* [PAGE EXTRACT]:
Abstract

The spatiotemporal distribution of biochemical varves spanning the last 150 yr was investigated using 40 cores collected over a depth gradient in a large subalpine lake—Lake Bourget—in the French Alps. Four‐dimensional sedimentological, biological, and geochemical analyses show that varve preservation can be used as a reliable proxy to reconstruct annual‐to‐decadal oscillations of hypoxia in large lakes. The volume of hypoxic waters was calculated by integrating the volume between the lake bottom and the depth of the shallowest varve‐bearing core for each year. Although Lake Bourget bottom waters have been oxic over the last 9000 yr, severe hypoxia has occurred only since 1933 ± 1. The volume of hypoxic waters showed, thereafter, a succession of pronounced fluctuations, leading to an increase of 8% of the total lake volume in the 1960s, a decline in the 1980s, and a second, ongoing increase since 1990. Whereas the initial onset of persistent hypoxic conditions could be attributed to eutrophication due to nutrient‐rich inputs from sewage water and/or diffuse contamination, the later fluctuations were also driven by climatic factors, i.e., flooding, rising air temperatures, and phosphorus‐independent changes in primary production. Hence, cumulative effects related to global warming seem to have driven hypolimnetic hypoxic conditions since equilibrium was initially disrupted due to a drastic shift in the trophic state.

* [RAW DATA]:
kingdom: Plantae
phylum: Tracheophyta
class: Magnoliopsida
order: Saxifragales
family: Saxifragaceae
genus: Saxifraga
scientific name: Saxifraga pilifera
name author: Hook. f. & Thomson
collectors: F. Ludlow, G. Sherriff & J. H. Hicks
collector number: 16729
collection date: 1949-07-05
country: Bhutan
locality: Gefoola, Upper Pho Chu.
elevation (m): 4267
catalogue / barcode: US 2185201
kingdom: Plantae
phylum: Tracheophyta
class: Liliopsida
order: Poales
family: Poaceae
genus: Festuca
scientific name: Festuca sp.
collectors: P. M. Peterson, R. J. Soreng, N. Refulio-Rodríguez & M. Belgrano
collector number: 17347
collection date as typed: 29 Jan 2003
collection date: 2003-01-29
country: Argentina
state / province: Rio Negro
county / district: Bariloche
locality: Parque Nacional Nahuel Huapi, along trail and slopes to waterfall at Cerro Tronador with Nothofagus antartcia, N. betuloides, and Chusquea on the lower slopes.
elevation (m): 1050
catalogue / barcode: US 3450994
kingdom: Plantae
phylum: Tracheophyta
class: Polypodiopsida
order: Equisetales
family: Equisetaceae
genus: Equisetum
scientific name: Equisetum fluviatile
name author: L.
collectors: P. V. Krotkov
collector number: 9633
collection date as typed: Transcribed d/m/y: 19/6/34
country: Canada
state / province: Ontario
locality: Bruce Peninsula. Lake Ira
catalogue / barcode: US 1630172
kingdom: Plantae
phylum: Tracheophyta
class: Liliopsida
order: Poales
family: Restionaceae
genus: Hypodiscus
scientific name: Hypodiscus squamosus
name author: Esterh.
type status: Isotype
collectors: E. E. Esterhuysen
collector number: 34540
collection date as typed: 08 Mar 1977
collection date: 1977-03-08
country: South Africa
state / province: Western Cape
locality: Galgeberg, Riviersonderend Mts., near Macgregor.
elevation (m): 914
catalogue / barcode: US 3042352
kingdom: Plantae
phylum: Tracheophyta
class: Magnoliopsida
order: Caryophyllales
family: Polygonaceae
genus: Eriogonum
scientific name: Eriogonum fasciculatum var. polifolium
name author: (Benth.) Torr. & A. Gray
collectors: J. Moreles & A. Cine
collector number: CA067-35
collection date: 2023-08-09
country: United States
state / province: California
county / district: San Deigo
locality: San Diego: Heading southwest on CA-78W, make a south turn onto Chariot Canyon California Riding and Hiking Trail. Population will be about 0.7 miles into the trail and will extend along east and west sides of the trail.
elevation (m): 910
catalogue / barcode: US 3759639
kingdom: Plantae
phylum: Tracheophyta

* [WORK REQUEST A]: Translate this sentence from the Lake Bourget abstract into French: "Although Lake Bourget bottom waters have been oxic over the last 9000 yr, severe hypoxia has occurred only since 1933 ± 1."
* [WORK REQUEST B]: According to the Lake Bourget abstract, what caused the initial onset of persistent hypoxic conditions, and what also drove the later fluctuations? Answer in one to three sentences.
* [WORK REQUEST C]: Summarize the Lake Bourget abstract in two sentences.

* [ANSWER A]: Bien que les eaux profondes du lac du Bourget soient restées oxiques au cours des 9000 dernières années, une hypoxie sévère ne s'y produit que depuis 1933 ± 1.

* [ANSWER B]: The initial onset is attributed to eutrophication caused by nutrient-rich inputs from sewage water and/or diffuse contamination. The later fluctuations were also driven by climatic factors: flooding, rising air temperatures, and phosphorus-independent changes in primary production.

* [ANSWER C]: Using 40 cores collected over a depth gradient in Lake Bourget, the study shows that varve preservation can reliably reconstruct annual-to-decadal oscillations of hypoxia. Severe hypoxia began only in 1933 ± 1, initially because of eutrophication, and the hypoxic volume then fluctuated under additional climatic drivers, rising in the 1960s, declining in the 1980s, and increasing again since 1990.